_Raw data_:

━━━━━━━━━━━━━━━━━━━━

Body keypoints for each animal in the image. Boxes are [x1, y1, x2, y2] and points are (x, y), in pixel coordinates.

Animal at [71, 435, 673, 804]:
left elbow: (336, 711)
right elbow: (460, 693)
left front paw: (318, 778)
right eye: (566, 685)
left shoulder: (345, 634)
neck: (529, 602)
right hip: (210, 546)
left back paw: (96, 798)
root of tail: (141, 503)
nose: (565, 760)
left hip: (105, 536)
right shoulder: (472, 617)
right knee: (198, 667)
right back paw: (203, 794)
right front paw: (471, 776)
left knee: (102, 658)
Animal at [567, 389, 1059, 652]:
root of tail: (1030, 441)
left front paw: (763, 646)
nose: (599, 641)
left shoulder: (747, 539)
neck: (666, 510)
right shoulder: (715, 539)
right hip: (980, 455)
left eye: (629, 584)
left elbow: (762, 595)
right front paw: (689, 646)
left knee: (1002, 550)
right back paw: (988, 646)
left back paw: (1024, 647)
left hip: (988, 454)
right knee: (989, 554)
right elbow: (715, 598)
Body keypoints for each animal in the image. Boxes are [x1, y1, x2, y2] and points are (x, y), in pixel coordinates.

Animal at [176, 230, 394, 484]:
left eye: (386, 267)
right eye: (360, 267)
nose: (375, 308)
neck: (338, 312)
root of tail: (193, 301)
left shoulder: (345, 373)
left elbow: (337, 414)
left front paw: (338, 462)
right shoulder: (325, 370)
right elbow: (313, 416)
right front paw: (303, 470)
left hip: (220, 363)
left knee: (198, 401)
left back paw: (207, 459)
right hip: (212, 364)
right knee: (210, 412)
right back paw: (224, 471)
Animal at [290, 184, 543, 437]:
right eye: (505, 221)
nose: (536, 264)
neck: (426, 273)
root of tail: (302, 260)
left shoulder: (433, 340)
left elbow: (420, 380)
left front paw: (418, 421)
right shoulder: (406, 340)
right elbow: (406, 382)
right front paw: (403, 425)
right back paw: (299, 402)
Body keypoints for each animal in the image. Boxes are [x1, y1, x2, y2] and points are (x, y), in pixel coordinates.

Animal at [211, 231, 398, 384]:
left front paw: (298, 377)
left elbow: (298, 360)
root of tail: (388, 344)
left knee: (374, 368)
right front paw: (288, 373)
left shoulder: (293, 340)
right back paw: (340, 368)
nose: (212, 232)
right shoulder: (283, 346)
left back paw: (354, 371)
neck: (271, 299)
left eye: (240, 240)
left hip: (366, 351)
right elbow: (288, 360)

━━━━━━━━━━━━━━━━━━━━

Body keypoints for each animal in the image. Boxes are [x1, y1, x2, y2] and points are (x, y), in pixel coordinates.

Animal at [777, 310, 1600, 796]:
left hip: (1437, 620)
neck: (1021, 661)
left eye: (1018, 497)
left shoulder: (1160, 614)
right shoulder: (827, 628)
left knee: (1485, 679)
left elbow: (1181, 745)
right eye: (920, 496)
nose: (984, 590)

━━━━━━━━━━━━━━━━━━━━

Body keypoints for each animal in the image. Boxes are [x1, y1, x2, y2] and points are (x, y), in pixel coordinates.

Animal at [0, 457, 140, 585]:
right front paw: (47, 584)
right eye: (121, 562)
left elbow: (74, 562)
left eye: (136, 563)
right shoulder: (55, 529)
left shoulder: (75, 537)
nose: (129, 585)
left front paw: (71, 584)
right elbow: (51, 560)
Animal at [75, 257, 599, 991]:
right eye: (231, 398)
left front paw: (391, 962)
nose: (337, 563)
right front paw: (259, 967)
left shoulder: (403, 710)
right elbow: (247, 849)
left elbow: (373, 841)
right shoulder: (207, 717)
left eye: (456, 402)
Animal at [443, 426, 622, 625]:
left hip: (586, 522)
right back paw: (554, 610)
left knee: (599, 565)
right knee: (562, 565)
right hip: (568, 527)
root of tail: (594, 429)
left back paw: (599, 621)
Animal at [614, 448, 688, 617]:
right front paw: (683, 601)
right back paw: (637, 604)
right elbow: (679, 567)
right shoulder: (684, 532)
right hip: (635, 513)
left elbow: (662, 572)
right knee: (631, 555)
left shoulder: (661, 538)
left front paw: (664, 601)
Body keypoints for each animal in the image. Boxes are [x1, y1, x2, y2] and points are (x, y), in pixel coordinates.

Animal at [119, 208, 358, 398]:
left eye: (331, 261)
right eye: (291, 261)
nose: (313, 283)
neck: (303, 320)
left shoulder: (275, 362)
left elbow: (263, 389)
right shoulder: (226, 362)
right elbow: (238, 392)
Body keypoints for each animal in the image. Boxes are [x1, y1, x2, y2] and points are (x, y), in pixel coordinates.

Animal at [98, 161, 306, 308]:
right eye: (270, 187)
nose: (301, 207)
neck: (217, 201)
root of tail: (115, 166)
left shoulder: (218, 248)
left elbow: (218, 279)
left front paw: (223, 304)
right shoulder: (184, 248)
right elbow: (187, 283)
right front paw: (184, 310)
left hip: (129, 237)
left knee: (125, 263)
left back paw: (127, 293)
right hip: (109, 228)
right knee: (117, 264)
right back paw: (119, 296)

━━━━━━━━━━━━━━━━━━━━

_Task to carry out_:
When a line in the material includes the word "root", copy it out.

_Answer to the exercise_:
root of tail: (141, 503)
root of tail: (1030, 441)
root of tail: (193, 301)
root of tail: (302, 260)
root of tail: (388, 344)
root of tail: (594, 429)
root of tail: (115, 166)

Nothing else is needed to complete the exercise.